Rushern Baker on the Spot, Part Six

Prince George’s County Executive candidate Rushern Baker has taken tens of thousands of dollars from a GOP candidate for U.S. Senate who is a birther, even more money from an obscure entity operated by his campaign Treasurer and at least three-quarters of a million dollars from one apartment building owner. All of the above is legal. But what about his slate account?

Baker’s acceptance of $206,000 in contributions from the “County 1 Now” slate triggered significant coverage from the Post and the Gazette as well as this investigative series. The slate account was established on 1/5/10. Under state law, slate accounts can transfer unlimited amounts of money to candidates who are members. The Post reported that the slate account was established too recently to be required to file a January report and did not have to disclose its donors until August. That may be true, but there is a hitch.

As of this writing, the County 1 Now slate has only one member: Rushern Baker.

State law says that slates must be formed by more than one candidate.
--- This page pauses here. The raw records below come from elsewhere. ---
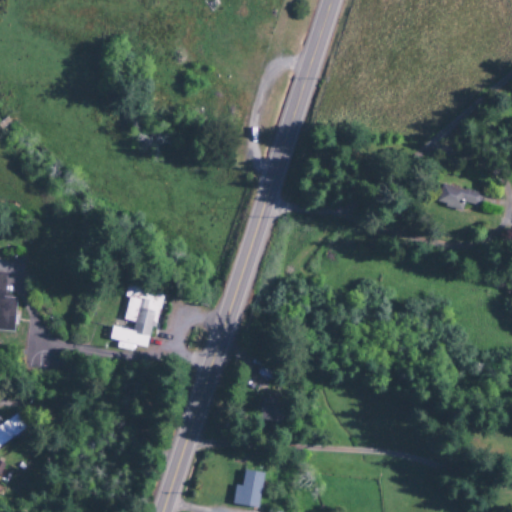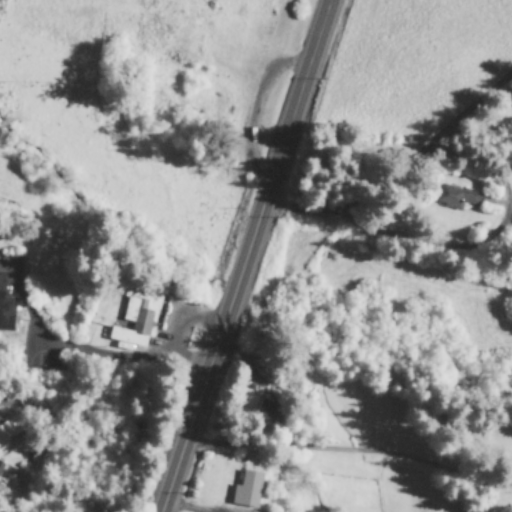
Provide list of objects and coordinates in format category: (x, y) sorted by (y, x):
road: (397, 172)
building: (454, 198)
road: (434, 235)
road: (249, 256)
building: (5, 310)
building: (135, 318)
road: (84, 347)
building: (269, 412)
building: (9, 429)
road: (350, 451)
building: (245, 491)
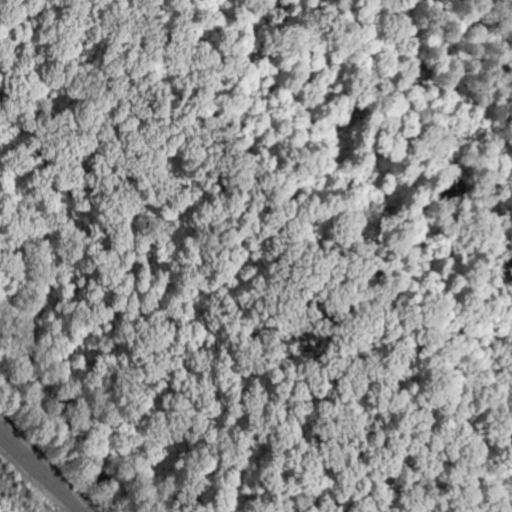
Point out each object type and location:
road: (39, 475)
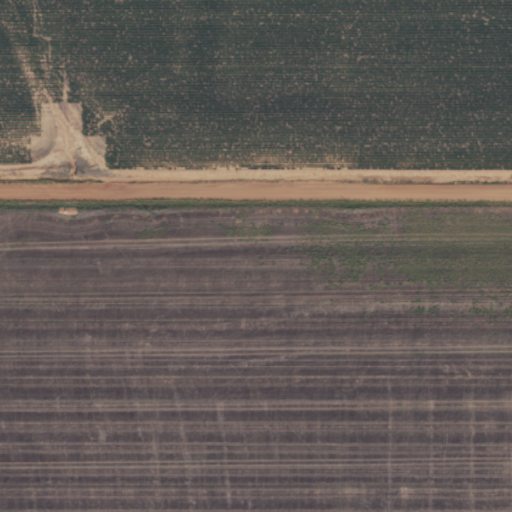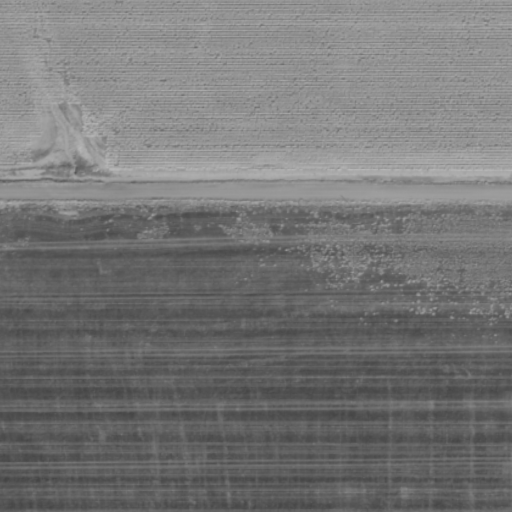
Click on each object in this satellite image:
road: (256, 189)
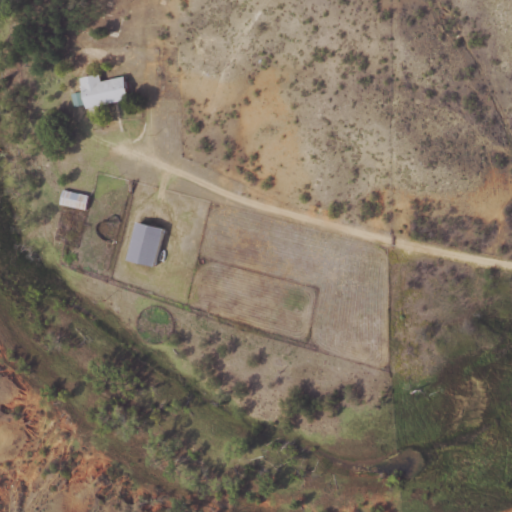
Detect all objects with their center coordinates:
building: (103, 90)
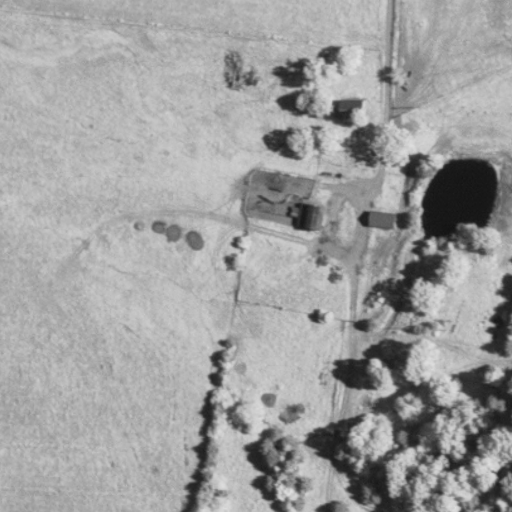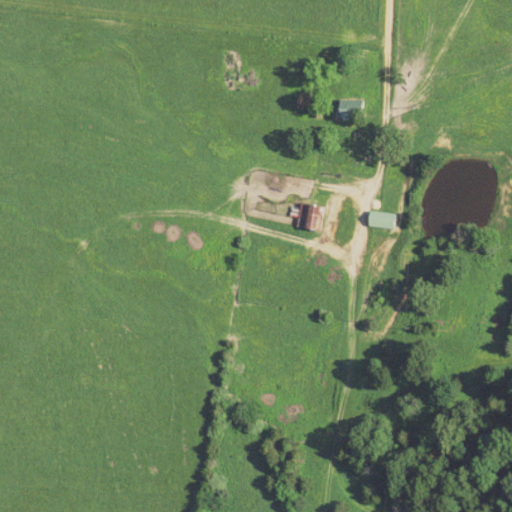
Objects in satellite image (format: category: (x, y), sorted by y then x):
road: (406, 151)
building: (315, 217)
building: (387, 220)
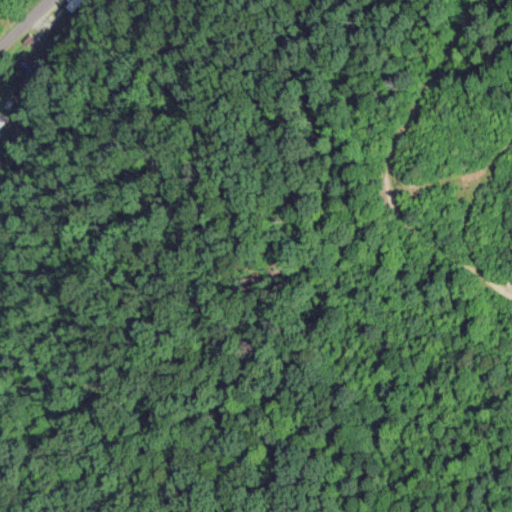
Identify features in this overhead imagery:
road: (24, 25)
building: (2, 115)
After all, if single candidates could form slates, they could easily get around contribution limits.

The State Board of Elections’ summary guide goes even further by stating, “A slate account is required to have 2 candidate members at all times. If there are less than 2 members, the slate is required to close the committee and file a final report.”

At the time that the County 1 Now slate transferred $206,000 to Baker, it was not in compliance with state law. The State Board of Elections has a responsibility to compel Baker to return that payment.

But there are bigger issues here. Rushern Baker’s serial use of the LLC loophole, big loans steered through an entity controlled by his treasurer and additional money from a one-person slate amounts to a deliberate strategy to circumvent the state’s campaign finance rules. That strategy could well be copied by other candidates. If it is, the state’s already-fragile system for regulating political contributions will become wholly irrelevant. And if that happens, the losers will be the very working people that candidates like Baker say they are running in order to help.

Update: The Post has since reported that the slate has three members. When your author contacted the State Board of Elections to verify this, they did not respond to our request.